Something similar seems to have happened in pulses as well, where India’s production in the last two years has more or less equalled its consumption requirement and yet large quantities have continued to be imported. No wonder, farmgate prices have significantly fallen. The cause is again the inability to anticipate surpluses — in this case from excessive imports — and the lack of a framework to handle these, as opposed to shortages.
The poor understanding of agricultural commodity market dynamics is also seen in the response to farmer distress though increases in crop MSPs. Who will buy at these prices, totally out of sync with market supply and demand conditions? How much can even government agencies, if at all, buy? To double farmers’ incomes, what we need is a new market intelligence-based framework for handling surpluses, besides a focus on reducing production costs that I shall illustrate through milk.
An adult cow requires about 750 grams of crude protein (CP) daily for its basic body maintenance and mobility. In addition, 100 grams is needed for every litre of milk produced. So, for 15 litres, the total CP requirement is 2,250 grams/day.
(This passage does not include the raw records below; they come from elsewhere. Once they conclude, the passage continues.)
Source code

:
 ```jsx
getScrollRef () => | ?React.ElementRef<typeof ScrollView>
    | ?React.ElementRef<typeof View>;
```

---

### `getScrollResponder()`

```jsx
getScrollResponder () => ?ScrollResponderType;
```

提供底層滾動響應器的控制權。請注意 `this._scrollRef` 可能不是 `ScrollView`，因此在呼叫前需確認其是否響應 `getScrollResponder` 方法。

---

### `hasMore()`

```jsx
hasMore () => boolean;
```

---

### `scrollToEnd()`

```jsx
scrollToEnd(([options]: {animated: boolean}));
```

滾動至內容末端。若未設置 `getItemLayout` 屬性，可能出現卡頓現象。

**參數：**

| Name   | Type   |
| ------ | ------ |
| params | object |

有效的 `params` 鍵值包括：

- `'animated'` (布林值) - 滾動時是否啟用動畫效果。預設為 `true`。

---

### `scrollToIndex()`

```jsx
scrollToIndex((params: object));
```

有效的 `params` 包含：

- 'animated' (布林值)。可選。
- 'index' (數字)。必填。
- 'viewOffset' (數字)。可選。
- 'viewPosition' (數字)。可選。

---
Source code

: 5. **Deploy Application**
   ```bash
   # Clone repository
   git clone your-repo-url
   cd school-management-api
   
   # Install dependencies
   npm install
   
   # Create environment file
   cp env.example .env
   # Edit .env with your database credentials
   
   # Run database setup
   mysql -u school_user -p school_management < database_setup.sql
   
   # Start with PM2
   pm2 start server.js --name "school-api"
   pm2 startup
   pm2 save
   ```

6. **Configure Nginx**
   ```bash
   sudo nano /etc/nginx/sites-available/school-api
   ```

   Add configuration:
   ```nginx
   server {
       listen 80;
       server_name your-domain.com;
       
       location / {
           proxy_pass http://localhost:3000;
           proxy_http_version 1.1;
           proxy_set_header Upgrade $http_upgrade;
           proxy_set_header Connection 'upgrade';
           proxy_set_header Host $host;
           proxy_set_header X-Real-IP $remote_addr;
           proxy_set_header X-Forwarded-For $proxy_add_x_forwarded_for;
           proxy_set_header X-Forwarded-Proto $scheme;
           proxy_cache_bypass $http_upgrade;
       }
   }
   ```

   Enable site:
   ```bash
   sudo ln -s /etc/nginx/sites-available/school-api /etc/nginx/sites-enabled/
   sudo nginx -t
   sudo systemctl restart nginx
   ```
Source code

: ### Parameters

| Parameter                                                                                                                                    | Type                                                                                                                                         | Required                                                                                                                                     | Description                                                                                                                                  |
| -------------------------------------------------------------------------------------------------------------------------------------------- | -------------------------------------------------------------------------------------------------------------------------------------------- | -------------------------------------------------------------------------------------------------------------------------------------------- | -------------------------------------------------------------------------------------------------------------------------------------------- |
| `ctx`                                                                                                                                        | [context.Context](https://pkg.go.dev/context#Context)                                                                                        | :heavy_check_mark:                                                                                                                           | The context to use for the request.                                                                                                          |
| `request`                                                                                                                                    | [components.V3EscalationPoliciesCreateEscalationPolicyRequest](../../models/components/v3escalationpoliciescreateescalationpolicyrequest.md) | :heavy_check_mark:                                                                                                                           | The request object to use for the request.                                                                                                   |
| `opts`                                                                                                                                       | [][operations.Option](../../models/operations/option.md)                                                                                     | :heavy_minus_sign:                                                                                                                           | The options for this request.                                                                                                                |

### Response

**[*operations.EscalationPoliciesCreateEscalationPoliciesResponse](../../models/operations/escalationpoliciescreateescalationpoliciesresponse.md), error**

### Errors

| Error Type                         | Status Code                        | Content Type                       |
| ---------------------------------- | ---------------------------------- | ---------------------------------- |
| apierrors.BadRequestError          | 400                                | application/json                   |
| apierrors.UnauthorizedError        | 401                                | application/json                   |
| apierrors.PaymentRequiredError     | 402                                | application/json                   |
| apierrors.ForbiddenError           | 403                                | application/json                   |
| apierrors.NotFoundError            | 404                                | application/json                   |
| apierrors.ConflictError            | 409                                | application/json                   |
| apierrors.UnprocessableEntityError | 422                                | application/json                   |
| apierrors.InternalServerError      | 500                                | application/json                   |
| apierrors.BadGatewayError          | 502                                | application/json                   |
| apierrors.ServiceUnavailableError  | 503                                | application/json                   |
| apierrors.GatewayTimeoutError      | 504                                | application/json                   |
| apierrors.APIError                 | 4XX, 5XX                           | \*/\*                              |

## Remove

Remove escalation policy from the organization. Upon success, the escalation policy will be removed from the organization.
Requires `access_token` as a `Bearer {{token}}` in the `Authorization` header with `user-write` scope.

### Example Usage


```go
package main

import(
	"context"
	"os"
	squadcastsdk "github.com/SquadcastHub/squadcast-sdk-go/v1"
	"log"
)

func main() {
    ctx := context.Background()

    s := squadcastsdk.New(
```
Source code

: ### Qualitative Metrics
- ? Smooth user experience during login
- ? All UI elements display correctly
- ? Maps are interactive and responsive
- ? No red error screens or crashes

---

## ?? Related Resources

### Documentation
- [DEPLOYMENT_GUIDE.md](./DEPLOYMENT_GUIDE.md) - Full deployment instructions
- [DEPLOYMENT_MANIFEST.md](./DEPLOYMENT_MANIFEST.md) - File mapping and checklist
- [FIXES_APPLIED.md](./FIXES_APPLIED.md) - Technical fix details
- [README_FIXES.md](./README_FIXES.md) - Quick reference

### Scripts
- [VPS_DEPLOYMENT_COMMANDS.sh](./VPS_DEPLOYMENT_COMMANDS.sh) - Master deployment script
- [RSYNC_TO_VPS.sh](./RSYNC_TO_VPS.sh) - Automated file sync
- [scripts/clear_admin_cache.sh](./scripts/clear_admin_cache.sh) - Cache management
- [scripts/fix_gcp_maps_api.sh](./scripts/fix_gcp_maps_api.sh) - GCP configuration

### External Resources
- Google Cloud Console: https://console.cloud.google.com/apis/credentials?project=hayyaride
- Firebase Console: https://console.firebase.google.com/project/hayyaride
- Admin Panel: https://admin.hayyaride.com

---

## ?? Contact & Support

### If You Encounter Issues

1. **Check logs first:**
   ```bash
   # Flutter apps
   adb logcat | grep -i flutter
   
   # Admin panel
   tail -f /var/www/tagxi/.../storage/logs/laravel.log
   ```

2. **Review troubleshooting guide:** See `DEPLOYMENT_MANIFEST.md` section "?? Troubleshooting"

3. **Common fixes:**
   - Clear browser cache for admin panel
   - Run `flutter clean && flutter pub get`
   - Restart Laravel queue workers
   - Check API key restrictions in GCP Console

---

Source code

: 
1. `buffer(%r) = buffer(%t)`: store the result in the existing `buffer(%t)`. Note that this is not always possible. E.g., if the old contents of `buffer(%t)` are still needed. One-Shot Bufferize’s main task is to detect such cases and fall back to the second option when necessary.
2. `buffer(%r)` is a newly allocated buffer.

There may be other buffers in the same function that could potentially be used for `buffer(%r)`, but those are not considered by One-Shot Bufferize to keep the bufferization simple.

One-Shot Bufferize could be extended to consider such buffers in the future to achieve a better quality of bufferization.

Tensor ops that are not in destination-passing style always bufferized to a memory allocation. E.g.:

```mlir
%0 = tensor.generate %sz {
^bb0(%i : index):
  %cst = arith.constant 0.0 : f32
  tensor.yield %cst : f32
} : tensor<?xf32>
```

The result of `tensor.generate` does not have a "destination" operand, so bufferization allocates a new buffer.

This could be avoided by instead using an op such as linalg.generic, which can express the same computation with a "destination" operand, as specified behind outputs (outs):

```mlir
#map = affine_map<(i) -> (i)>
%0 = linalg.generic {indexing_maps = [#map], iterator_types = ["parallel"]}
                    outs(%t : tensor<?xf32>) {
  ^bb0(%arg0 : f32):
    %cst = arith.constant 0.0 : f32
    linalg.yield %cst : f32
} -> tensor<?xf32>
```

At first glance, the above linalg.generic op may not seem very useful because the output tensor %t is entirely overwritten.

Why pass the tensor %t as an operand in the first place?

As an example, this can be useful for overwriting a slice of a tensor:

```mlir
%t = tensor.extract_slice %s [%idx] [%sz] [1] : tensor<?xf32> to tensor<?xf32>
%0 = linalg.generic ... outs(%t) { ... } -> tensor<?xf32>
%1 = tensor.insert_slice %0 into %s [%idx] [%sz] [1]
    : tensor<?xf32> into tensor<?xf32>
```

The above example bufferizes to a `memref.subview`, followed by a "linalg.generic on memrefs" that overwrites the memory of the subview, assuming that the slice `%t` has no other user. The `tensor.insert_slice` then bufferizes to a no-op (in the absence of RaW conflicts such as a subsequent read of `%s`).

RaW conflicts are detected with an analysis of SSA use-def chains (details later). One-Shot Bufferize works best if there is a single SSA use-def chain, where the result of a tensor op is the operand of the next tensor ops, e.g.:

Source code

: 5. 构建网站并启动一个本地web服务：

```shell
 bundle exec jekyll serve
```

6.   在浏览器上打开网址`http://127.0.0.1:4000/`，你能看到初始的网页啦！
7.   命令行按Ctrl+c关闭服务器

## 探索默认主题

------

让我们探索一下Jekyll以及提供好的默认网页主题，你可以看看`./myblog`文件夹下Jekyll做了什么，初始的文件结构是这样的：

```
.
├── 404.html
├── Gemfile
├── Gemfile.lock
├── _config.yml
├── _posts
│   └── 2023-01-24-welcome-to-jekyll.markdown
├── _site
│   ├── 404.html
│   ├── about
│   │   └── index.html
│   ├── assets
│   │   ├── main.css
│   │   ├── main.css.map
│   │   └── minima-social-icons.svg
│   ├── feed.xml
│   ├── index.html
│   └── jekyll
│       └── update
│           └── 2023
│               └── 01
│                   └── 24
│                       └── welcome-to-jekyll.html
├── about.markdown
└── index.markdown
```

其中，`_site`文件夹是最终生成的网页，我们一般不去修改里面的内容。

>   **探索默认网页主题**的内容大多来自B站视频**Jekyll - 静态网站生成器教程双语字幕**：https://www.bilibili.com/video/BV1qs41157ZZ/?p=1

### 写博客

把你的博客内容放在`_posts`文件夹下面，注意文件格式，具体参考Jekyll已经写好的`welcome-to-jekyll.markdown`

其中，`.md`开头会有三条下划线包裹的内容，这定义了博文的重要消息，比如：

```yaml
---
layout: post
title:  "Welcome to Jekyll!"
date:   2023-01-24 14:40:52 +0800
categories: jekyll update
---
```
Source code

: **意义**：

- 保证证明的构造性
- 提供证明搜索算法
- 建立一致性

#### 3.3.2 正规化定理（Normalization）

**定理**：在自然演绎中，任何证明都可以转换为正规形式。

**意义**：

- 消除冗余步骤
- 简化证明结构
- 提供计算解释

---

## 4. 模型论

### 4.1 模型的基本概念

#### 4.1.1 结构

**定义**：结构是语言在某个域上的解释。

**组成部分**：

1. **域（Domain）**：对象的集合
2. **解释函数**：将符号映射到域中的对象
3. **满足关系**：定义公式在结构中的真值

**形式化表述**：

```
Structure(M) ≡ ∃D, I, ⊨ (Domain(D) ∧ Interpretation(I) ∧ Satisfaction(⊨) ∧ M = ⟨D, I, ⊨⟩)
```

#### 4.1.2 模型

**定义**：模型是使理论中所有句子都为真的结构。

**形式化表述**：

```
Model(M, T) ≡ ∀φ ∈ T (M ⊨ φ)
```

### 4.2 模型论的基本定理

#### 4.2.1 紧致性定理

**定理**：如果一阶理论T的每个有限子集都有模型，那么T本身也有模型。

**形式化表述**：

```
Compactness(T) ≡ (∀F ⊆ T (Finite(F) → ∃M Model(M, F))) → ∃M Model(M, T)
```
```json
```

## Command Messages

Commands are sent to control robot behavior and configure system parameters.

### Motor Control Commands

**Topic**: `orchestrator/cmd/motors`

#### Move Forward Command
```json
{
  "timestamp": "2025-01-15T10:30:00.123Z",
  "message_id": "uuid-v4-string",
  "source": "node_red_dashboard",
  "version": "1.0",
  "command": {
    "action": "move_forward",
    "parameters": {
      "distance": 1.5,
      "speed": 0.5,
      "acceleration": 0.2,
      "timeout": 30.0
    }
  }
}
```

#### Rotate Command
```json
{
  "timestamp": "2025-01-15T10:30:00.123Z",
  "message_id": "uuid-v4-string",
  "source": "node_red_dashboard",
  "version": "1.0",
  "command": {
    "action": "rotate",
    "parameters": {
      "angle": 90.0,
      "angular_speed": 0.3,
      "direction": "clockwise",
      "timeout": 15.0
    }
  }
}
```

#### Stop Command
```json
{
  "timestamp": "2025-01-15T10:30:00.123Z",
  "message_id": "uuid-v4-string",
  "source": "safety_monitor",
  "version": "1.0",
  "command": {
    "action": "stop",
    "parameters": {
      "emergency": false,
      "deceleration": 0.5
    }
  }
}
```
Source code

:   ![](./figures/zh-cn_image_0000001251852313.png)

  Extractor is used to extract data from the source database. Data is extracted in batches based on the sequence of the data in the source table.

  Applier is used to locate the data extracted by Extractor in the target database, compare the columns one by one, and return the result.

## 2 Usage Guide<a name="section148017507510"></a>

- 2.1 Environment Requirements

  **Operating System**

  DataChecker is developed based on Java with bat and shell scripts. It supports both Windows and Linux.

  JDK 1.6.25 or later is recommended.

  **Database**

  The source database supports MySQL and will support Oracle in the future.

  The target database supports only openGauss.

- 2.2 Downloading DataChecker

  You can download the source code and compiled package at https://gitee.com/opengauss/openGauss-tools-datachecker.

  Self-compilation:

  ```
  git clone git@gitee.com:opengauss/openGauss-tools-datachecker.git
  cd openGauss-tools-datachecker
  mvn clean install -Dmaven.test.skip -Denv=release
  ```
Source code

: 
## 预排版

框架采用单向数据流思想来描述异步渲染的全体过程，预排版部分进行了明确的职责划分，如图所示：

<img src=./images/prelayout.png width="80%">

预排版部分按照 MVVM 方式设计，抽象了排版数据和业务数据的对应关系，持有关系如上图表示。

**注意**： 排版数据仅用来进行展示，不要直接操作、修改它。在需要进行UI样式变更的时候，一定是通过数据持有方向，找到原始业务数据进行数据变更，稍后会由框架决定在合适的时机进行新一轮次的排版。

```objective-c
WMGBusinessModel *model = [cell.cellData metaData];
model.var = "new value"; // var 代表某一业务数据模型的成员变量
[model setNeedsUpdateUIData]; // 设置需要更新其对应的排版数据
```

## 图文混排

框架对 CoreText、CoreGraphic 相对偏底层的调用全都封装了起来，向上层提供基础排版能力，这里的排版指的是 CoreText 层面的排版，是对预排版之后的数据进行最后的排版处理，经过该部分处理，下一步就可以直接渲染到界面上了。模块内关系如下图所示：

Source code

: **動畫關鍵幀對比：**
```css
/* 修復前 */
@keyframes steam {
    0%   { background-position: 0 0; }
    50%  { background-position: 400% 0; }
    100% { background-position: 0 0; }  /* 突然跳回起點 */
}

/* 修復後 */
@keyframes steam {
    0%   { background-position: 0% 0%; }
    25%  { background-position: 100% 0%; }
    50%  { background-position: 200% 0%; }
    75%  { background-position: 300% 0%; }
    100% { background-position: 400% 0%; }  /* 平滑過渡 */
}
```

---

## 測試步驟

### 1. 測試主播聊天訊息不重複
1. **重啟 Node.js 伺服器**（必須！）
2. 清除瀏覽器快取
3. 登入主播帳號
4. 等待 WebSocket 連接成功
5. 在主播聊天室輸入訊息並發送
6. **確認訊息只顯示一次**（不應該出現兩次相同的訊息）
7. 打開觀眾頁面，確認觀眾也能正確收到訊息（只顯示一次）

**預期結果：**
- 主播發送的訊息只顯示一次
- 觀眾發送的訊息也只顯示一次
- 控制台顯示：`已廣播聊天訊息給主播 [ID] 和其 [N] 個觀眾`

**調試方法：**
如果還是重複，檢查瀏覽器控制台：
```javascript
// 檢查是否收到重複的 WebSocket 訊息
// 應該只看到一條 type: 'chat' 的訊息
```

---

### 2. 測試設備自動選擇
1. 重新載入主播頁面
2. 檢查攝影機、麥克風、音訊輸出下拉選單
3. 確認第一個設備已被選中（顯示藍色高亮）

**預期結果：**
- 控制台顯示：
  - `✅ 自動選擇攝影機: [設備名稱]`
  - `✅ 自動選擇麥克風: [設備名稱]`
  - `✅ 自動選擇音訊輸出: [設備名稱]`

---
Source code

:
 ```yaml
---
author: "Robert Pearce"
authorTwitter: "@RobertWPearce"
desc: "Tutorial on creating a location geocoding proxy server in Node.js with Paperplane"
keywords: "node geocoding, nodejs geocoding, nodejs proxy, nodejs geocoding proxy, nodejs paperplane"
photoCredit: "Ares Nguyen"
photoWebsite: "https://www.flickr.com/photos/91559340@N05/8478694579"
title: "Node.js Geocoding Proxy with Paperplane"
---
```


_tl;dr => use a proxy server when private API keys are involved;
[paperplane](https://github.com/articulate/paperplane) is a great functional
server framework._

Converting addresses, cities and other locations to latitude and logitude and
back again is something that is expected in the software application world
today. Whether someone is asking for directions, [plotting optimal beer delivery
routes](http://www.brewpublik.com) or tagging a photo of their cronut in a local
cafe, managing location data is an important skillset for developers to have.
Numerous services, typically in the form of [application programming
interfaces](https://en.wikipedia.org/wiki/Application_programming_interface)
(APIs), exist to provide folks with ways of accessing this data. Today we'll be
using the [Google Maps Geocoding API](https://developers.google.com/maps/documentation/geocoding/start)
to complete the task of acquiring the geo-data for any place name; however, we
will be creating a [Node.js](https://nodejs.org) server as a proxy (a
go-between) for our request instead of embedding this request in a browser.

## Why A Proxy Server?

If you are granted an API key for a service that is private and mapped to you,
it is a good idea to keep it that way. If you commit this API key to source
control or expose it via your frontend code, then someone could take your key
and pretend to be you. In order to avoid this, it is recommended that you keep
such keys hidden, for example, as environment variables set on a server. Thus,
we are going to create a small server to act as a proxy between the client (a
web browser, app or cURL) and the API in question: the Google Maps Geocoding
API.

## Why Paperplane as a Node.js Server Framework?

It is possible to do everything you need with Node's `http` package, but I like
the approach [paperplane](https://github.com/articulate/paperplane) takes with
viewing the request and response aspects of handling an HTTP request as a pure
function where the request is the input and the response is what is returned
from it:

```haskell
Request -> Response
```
One reason why milk production costs are high is that farmers now supply much of this CP requirement through costly compound cattle feed or de-oiled groundnut/mustard cake. So, they end up feeding only the animals already in milk, while giving the ones not producing — including the young calves — ordinary green fodder or straw and some de-oiled cake.
My company has worked with the Tamil Nadu Agricultural University, Coimbatore to take up production of bajra-napier fodder grass hybrids such as Co-4 and Co-5, developed by its scientists, in farmers’ fields. We have shown that farmers can more than meet the 750-gram daily CP requirement for body maintenance-cum-mobility of animals simply by growing these high-yielding protein-rich hybrid grasses. They, then, need to purchase concentrate feeds and oilcakes only to give to cows during the lactation period. The cost savings due to farmers cultivating their own high-quality green fodder (reducing compound feed use) and deploying selective mechanisation (brush-cutters for harvesting and rain guns to lower water consumption) comes to over Rs 5 per litre. For a farmer keeping 30 cows and exclusively growing Co-5 fodder on five acres, the annual savings from sale of 250 litres daily on an average would be Rs 4.6 lakh. These savings are nothing but additional income.
Farmers’ incomes can similarly improve by cutting out the middleman. We were the first dairy to go beyond direct procurement of milk to making payments directly into farmers’ bank accounts — even before demonetisation happened. When farmers have money in their accounts, bankers start viewing them as creditworthy customers. They can now borrow at 10-12 per cent, as against 48-72 per cent charged by loan sharks.
Farmers should be made aware about the limitations of price increases and the potential to raise incomes through lowering production costs and disintermediation. But falling prices is something they cannot deal with; why will anyone invest in cost cutting technology if it does not even preserve, leave along boost, incomes? The onus lies on policymakers to shift gears from “managing shortages” to “handling surpluses”.